The blocking client
The default IamClient is async. When you are not in an async context — a CLI tool, a
build script, a synchronous worker — enable the blocking feature to get a synchronous twin with
identical fail-closed semantics.
Enable the feature
[dependencies]
laravel-iam = { version = "1", features = ["blocking"] }
This turns on reqwest/blocking and exposes laravel_iam::blocking::IamClient.
Build and use
The builder is shared; you just finish it with build_blocking() instead of build():
use laravel_iam::{blocking::IamClient, DecisionQuery, Subject, ResultExt};
use serde_json::json;
fn main() -> Result<(), Box<dyn std::error::Error>> {
let iam = IamClient::builder()
.base_url("https://iam.example.com/api/iam/v1")
.token(std::env::var("IAM_SERVICE_TOKEN")?)
.build_blocking()?; // <- not build()
let decision = iam.check(DecisionQuery {
subject: Subject::user("usr_123"),
permission: "stock.adjust".into(),
resource: Some("wh_milan".into()),
context: json!({ "amount": 300 }),
..Default::default()
}); // <- no .await
if !decision.is_allowed() {
return Err("forbidden".into());
}
Ok(())
}
The API surface is the same minus .await: check(), list_resources(), verify_token(), and the
same Decision / Claims / IamError
types. ResultExt::is_allowed works identically on the blocking result.

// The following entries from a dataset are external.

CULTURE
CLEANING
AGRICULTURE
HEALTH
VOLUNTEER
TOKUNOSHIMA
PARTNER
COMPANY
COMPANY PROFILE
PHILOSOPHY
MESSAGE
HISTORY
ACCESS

Identical semantics by construction
The async and blocking clients are not parallel reimplementations. Everything that does not depend
on how bytes move over the network — URL construction, HTTP-status mapping, response parsing, and JWT
verification — lives in one transport-agnostic wire module. Both clients call into it, so they apply
byte-identical, fail-closed rules. The only difference is reqwest::Client vs
reqwest::blocking::Client and tokio::sync::RwLock vs std::sync::RwLock for the JWKS cache.

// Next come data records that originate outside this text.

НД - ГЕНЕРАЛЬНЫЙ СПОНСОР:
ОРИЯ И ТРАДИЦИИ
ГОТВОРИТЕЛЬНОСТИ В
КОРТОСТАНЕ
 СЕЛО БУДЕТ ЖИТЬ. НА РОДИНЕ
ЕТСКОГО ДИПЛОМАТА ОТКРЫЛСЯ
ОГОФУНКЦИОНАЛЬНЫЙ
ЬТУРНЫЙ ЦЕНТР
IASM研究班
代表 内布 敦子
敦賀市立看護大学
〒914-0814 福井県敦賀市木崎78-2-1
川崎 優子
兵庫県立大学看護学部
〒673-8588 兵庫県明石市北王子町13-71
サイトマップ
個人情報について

See The check flow for the shared pipeline, and
ADR-0002 for why both clients exist.
The one rule
Never call the blocking client from inside an async runtime thread. reqwest::blocking drives its
own internal runtime; calling it from a tokio worker thread can deadlock or panic. If you are already
in async code, use the async IamClient. If you must bridge, hand the call to
tokio::task::spawn_blocking.
When to choose blocking
- Command-line tools and one-shot scripts.
build.rs/ tooling with no runtime.- Synchronous services or libraries that have no async stack.
- Web servers and request handlers (
axum,actix,warp, …). - Anything already running under
tokio. - High-concurrency workloads where threads-per-request is wasteful.
Gotchas
build_blocking(), notbuild()— callingbuild()after enabling the feature gives you the
async client.- No
.awaiton blocking methods; adding one will not compile. - Don’t mix — pick one client per call site; do not call blocking methods from async tasks.